Top of Data for analysis

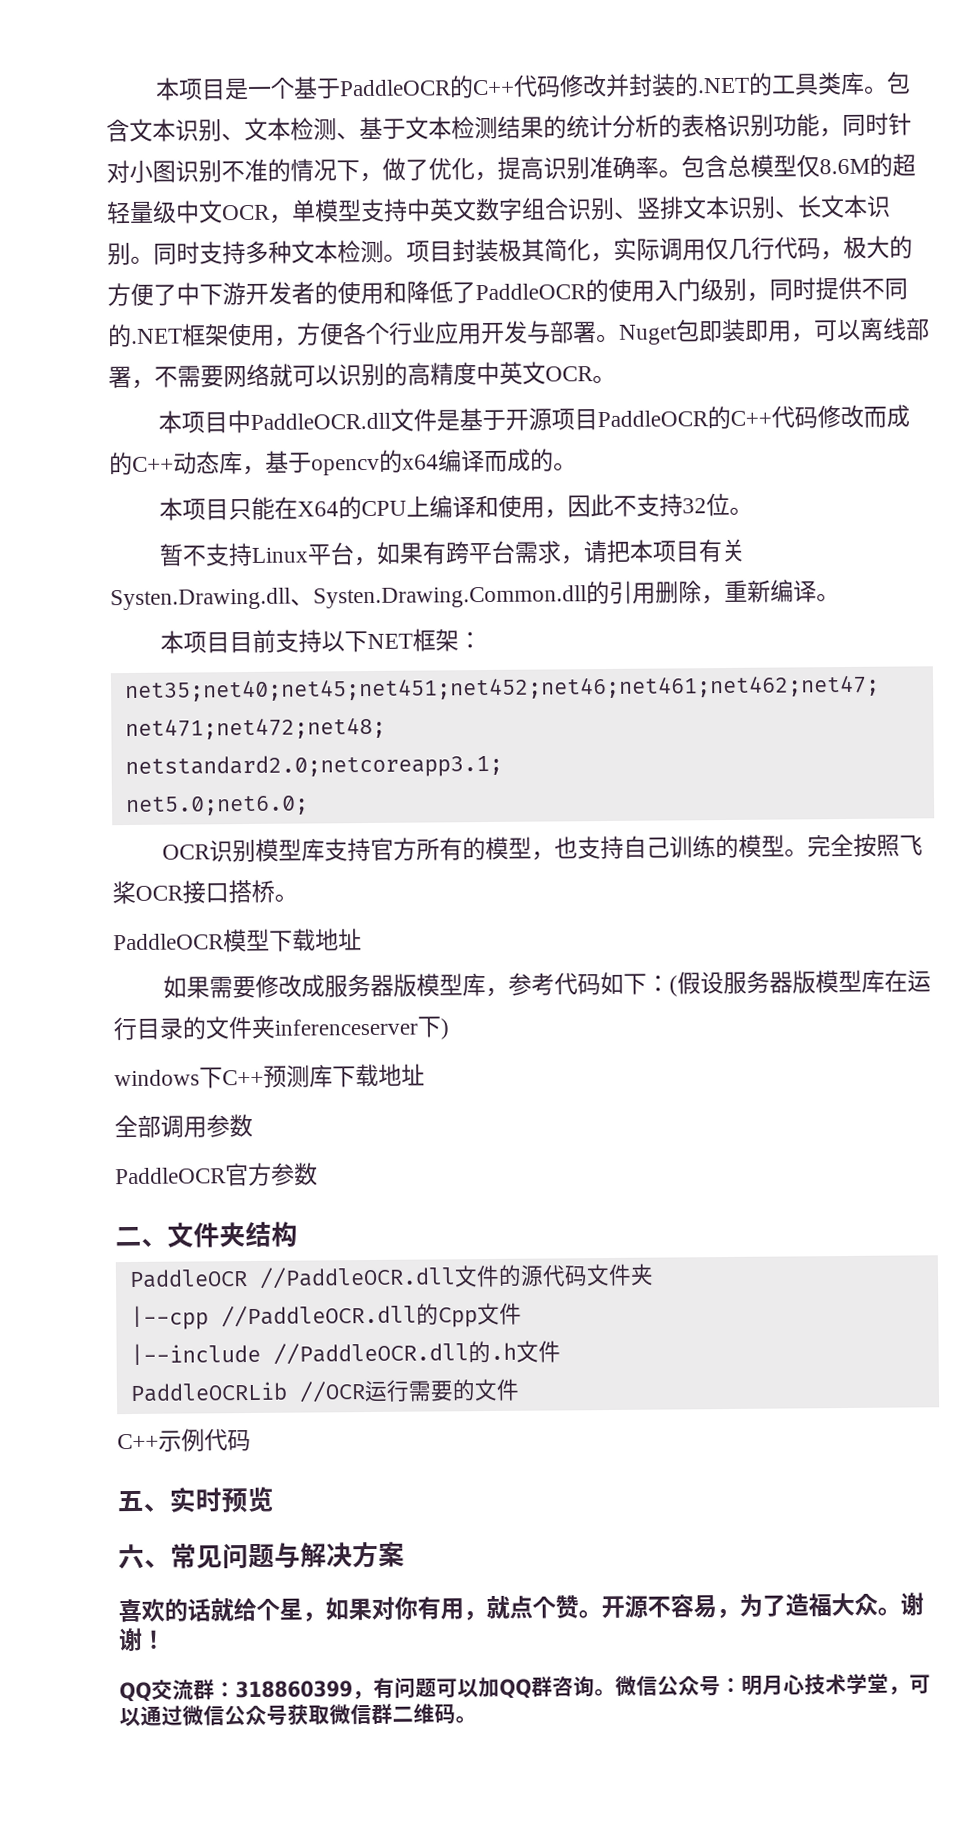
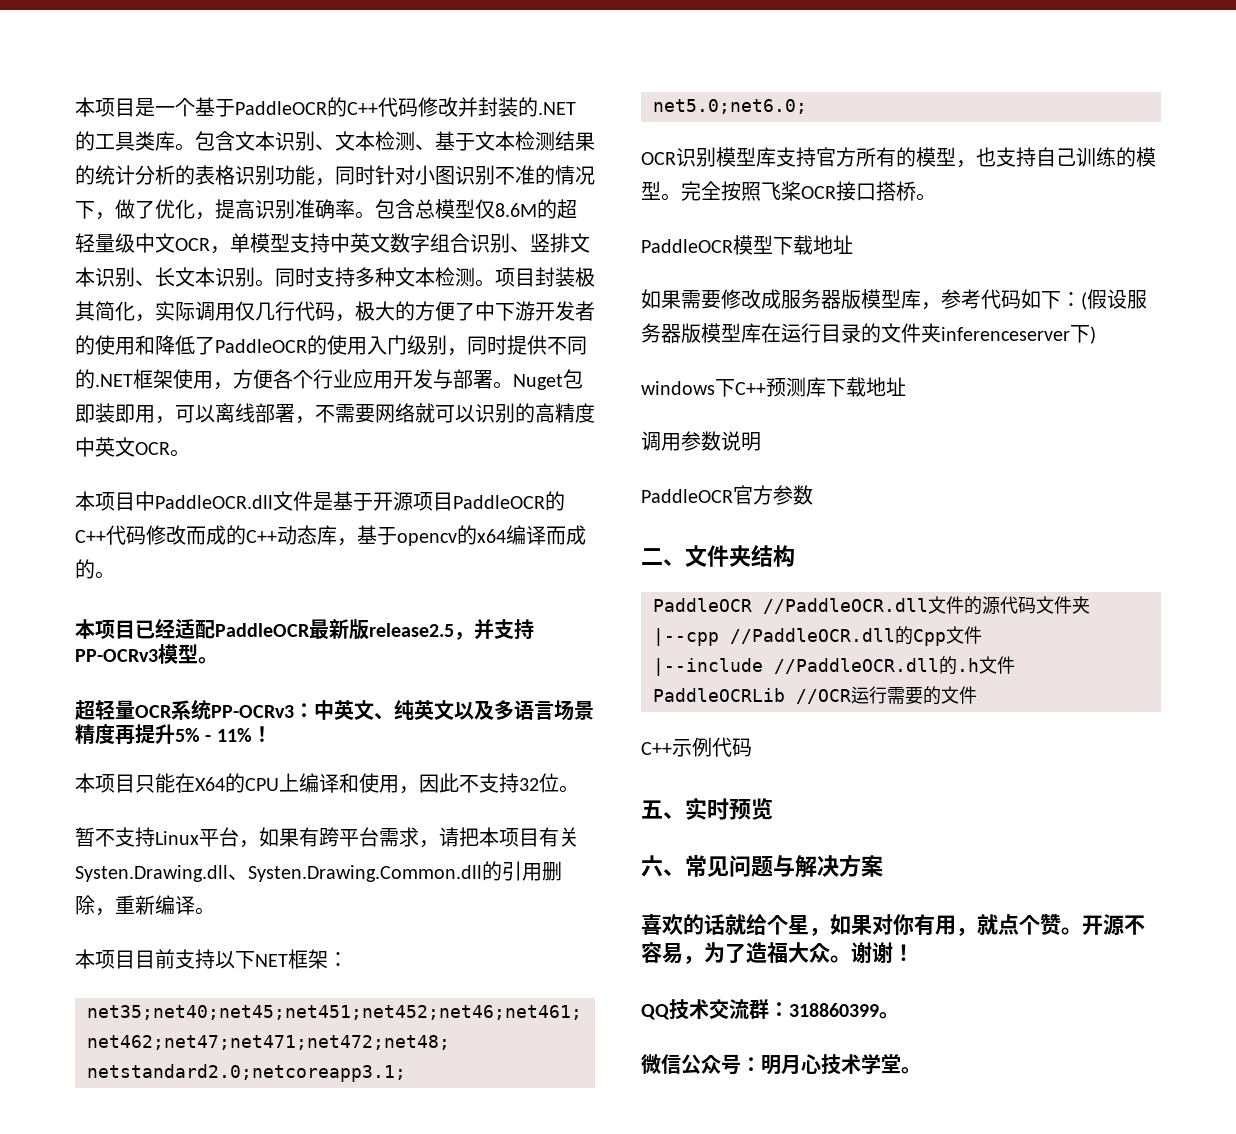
(577, 466) none -> [75,619,534,640] [75,644,218,664] [75,699,594,721] [75,724,272,744] // 本项目已经适配PaddleOCR最新版release2.5，并支持PP-OCRv3模型。 // 超轻量OCR系统PP-OCRv3：中英文、纯英文以及多语言场景精度再提升5% - 11%！
[114,1114,161,1138] 全部 -> (906, 386) none
(253, 1125) none -> [721,431,761,451] 说明
(152, 1692) none -> [669,999,709,1020] 技术
[352,1676,616,1700] ，有问题可以加QQ群咨询。 -> [879,1012,899,1019] 。 //
[888,1674,931,1695] [119,1703,456,1727] ，可以通过微信公众号获取微信群二维码 -> (901, 1064) none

Bottom of Data for analysis

## What the exercise asks
Give the number of lines in the records that contain the string "none", with no other output.

## Answer section
5